*** Opening of Data section ***
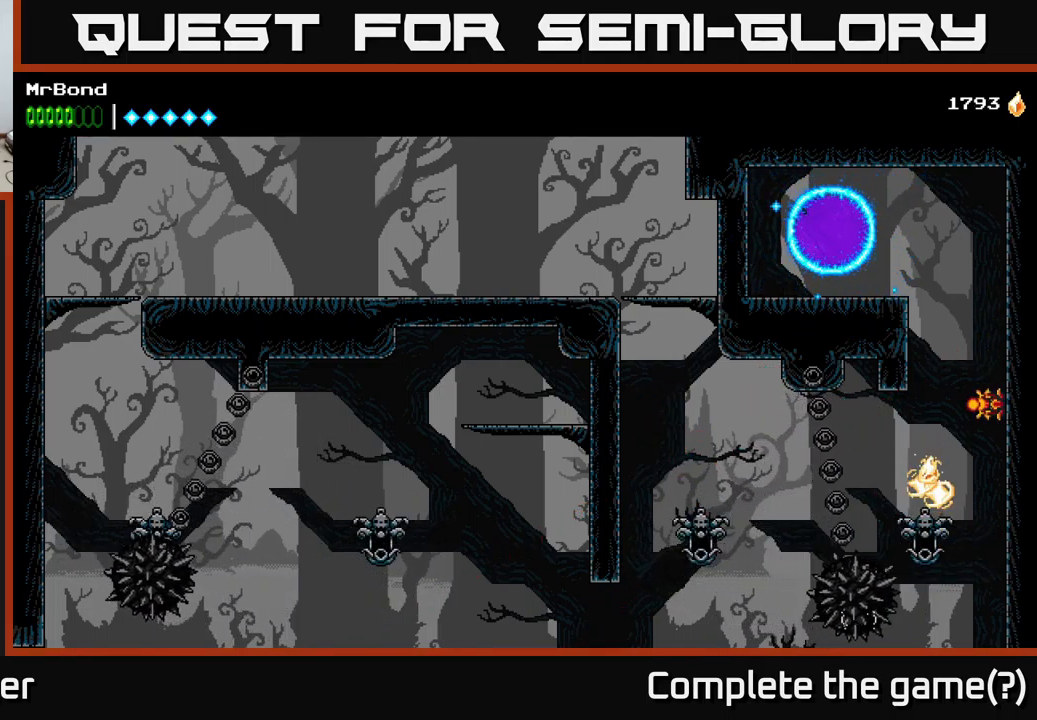
{"buttons": ["X", "DPAD_RIGHT"], "left_stick": "center", "right_stick": "center", "events": [[50, "X", "down"], [100, "A", "up"], [167, "X", "up"], [283, "X", "down"], [300, "A", "down"], [350, "X", "up"], [450, "X", "down"], [467, "A", "up"]]}
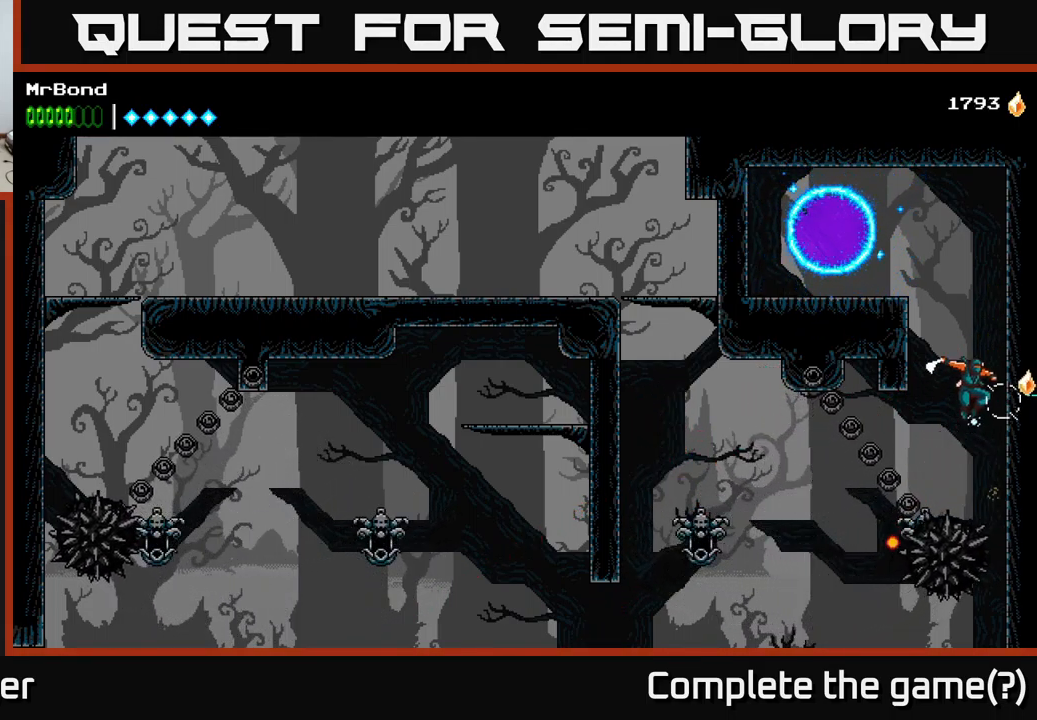
{"buttons": ["A", "DPAD_LEFT"], "left_stick": "center", "right_stick": "center", "events": [[33, "X", "up"], [217, "X", "down"], [300, "X", "up"], [333, "A", "down"], [333, "X", "down"], [350, "X", "up"], [433, "DPAD_RIGHT", "up"], [467, "DPAD_LEFT", "down"]]}
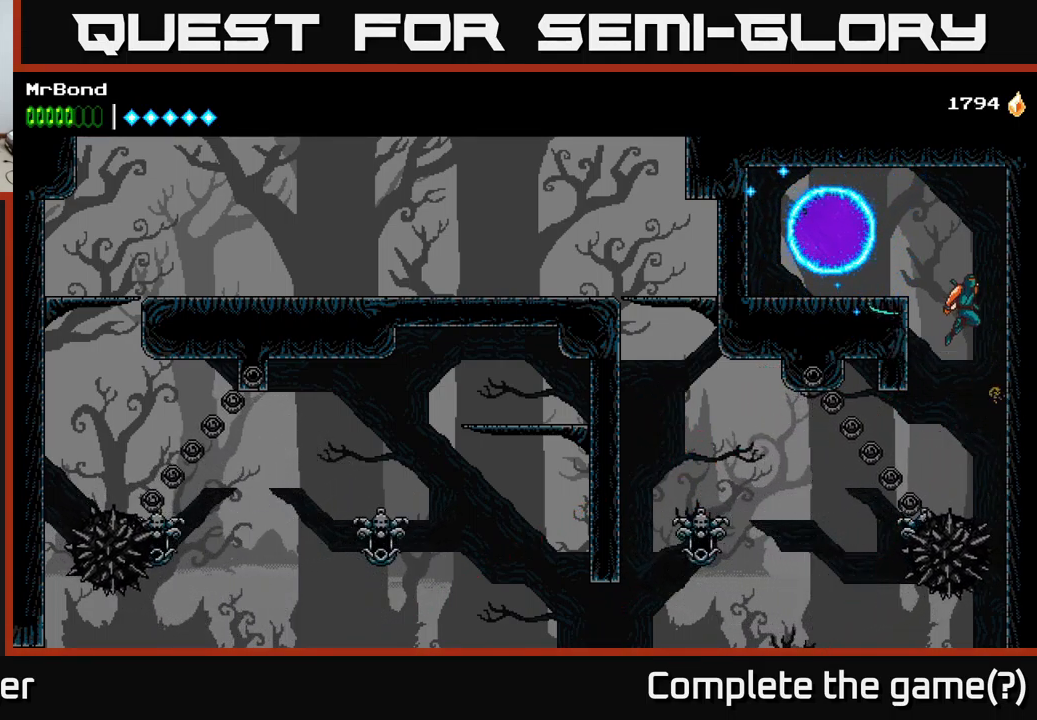
{"buttons": ["DPAD_LEFT"], "left_stick": "center", "right_stick": "center", "events": [[217, "A", "up"]]}
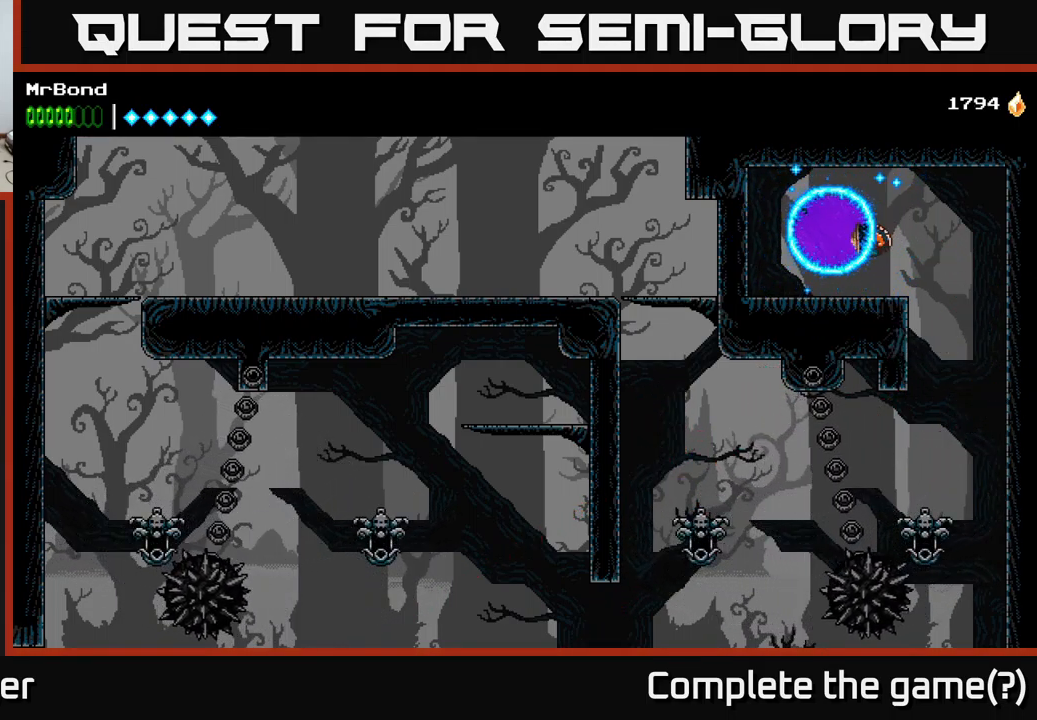
{"buttons": [], "left_stick": "center", "right_stick": "center", "events": [[117, "A", "down"], [217, "A", "up"], [217, "DPAD_LEFT", "up"]]}
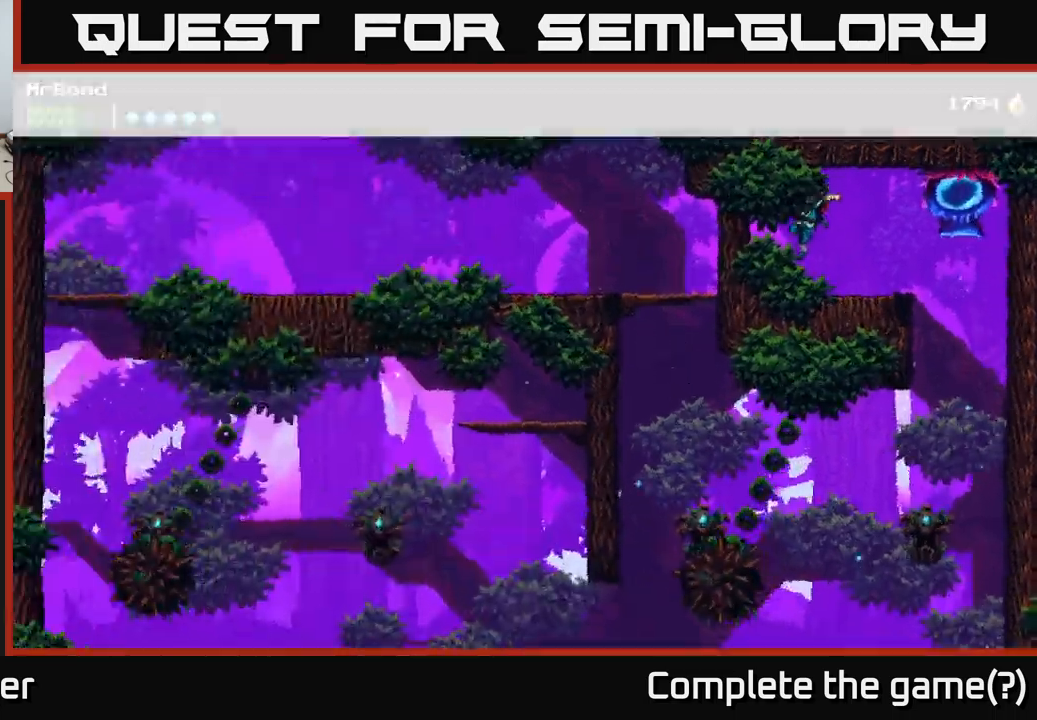
{"buttons": ["DPAD_RIGHT"], "left_stick": "center", "right_stick": "center", "events": [[184, "DPAD_RIGHT", "down"]]}
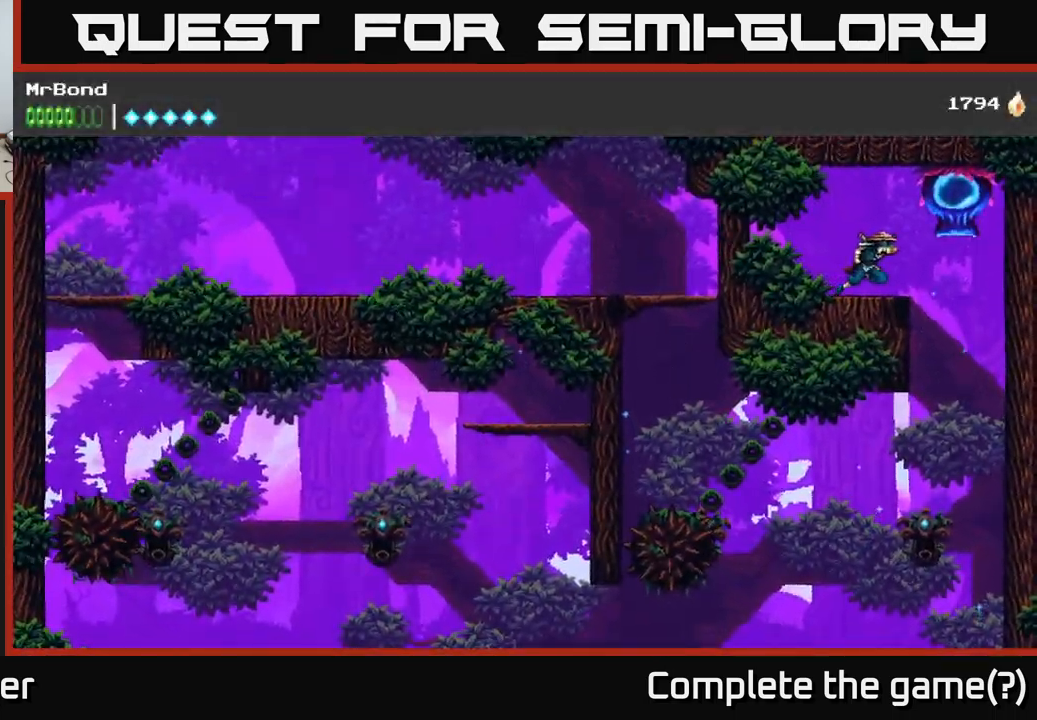
{"buttons": [], "left_stick": "center", "right_stick": "center", "events": [[84, "A", "down"], [284, "A", "up"], [500, "DPAD_RIGHT", "up"]]}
*** Close of Data section ***
## Goal of the exercise
Transcribe the listing above verbatim. Omit the pictures.

## Exercise solution
{"buttons": ["X", "DPAD_RIGHT"], "left_stick": "center", "right_stick": "center", "events": [[50, "X", "down"], [100, "A", "up"], [167, "X", "up"], [283, "X", "down"], [300, "A", "down"], [350, "X", "up"], [450, "X", "down"], [467, "A", "up"]]}
{"buttons": ["A", "DPAD_LEFT"], "left_stick": "center", "right_stick": "center", "events": [[33, "X", "up"], [217, "X", "down"], [300, "X", "up"], [333, "A", "down"], [333, "X", "down"], [350, "X", "up"], [433, "DPAD_RIGHT", "up"], [467, "DPAD_LEFT", "down"]]}
{"buttons": ["DPAD_LEFT"], "left_stick": "center", "right_stick": "center", "events": [[217, "A", "up"]]}
{"buttons": [], "left_stick": "center", "right_stick": "center", "events": [[117, "A", "down"], [217, "A", "up"], [217, "DPAD_LEFT", "up"]]}
{"buttons": ["DPAD_RIGHT"], "left_stick": "center", "right_stick": "center", "events": [[184, "DPAD_RIGHT", "down"]]}
{"buttons": [], "left_stick": "center", "right_stick": "center", "events": [[84, "A", "down"], [284, "A", "up"], [500, "DPAD_RIGHT", "up"]]}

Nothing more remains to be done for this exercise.